Text data extracted from the pages:
↓

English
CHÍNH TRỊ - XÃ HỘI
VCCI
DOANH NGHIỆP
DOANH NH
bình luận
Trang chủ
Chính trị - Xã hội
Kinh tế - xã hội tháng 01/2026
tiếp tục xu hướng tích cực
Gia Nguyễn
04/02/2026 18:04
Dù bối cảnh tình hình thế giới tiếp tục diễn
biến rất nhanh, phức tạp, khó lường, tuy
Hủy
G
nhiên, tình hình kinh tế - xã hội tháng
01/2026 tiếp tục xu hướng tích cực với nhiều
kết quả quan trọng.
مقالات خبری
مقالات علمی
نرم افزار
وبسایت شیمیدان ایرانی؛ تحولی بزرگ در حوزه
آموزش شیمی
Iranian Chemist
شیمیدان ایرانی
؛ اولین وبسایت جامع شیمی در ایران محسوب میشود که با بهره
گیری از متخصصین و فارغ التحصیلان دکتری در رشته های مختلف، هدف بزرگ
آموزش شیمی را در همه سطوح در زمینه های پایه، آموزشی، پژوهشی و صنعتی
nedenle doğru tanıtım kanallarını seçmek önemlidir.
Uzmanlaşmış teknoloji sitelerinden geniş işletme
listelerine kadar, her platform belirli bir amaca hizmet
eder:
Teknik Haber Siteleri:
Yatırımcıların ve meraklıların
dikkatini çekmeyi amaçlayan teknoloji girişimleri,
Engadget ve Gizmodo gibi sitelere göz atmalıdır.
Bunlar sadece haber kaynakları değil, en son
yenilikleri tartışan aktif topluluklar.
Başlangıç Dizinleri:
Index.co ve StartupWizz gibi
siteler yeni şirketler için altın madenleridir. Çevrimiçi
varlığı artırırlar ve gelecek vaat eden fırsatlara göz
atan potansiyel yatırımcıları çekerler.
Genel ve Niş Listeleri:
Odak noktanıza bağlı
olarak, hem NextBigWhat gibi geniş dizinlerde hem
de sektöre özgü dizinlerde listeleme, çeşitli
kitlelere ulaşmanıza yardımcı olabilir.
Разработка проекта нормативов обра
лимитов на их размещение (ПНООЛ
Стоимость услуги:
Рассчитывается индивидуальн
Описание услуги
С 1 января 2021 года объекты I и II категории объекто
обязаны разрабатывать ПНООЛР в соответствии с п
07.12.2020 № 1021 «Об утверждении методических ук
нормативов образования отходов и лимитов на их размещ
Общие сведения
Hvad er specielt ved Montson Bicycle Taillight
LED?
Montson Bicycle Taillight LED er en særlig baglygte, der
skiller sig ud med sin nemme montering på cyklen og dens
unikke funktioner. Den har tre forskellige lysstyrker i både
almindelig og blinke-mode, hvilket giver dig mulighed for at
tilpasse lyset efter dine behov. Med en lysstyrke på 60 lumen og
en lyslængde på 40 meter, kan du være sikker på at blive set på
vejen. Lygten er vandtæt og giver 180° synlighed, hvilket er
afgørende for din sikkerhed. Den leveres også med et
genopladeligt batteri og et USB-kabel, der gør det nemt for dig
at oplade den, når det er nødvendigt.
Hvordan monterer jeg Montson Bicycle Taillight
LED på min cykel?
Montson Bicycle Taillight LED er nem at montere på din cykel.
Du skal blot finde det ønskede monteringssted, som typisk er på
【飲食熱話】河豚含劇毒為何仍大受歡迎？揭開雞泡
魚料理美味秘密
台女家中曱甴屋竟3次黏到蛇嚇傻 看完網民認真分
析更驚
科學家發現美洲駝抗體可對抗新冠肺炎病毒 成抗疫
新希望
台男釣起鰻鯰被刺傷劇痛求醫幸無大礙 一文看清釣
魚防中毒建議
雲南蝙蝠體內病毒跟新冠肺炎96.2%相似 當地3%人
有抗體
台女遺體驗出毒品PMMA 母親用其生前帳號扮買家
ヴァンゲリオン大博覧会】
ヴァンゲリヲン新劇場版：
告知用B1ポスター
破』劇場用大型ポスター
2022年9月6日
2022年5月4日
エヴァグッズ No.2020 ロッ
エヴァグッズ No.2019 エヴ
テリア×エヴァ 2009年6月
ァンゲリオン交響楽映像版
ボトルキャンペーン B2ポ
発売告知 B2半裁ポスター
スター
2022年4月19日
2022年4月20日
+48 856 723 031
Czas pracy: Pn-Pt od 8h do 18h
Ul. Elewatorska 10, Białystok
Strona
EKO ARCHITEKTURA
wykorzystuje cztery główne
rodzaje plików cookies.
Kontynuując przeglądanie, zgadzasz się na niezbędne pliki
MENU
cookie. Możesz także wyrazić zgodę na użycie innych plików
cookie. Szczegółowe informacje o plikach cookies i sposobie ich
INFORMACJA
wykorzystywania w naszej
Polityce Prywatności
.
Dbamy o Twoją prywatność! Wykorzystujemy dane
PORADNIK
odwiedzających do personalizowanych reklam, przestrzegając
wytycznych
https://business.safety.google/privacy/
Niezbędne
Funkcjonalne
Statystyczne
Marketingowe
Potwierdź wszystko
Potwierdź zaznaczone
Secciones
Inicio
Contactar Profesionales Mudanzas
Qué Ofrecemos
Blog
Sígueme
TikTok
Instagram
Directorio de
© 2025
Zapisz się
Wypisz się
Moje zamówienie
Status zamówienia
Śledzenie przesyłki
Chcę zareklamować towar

↑

◆ Task brief: Lay out the lines from the start of the material through the line containing "nhiên, tình hình kinh tế - xã hội tháng", inclusive, as a numbered list, leaving out any blank lines.

◆ Result for this exercise:
1. English
2. CHÍNH TRỊ - XÃ HỘI
3. VCCI
4. DOANH NGHIỆP
5. DOANH NH
6. bình luận
7. Trang chủ
8. Chính trị - Xã hội
9. Kinh tế - xã hội tháng 01/2026
10. tiếp tục xu hướng tích cực
11. Gia Nguyễn
12. 04/02/2026 18:04
13. Dù bối cảnh tình hình thế giới tiếp tục diễn
14. biến rất nhanh, phức tạp, khó lường, tuy
15. Hủy
16. G
17. nhiên, tình hình kinh tế - xã hội tháng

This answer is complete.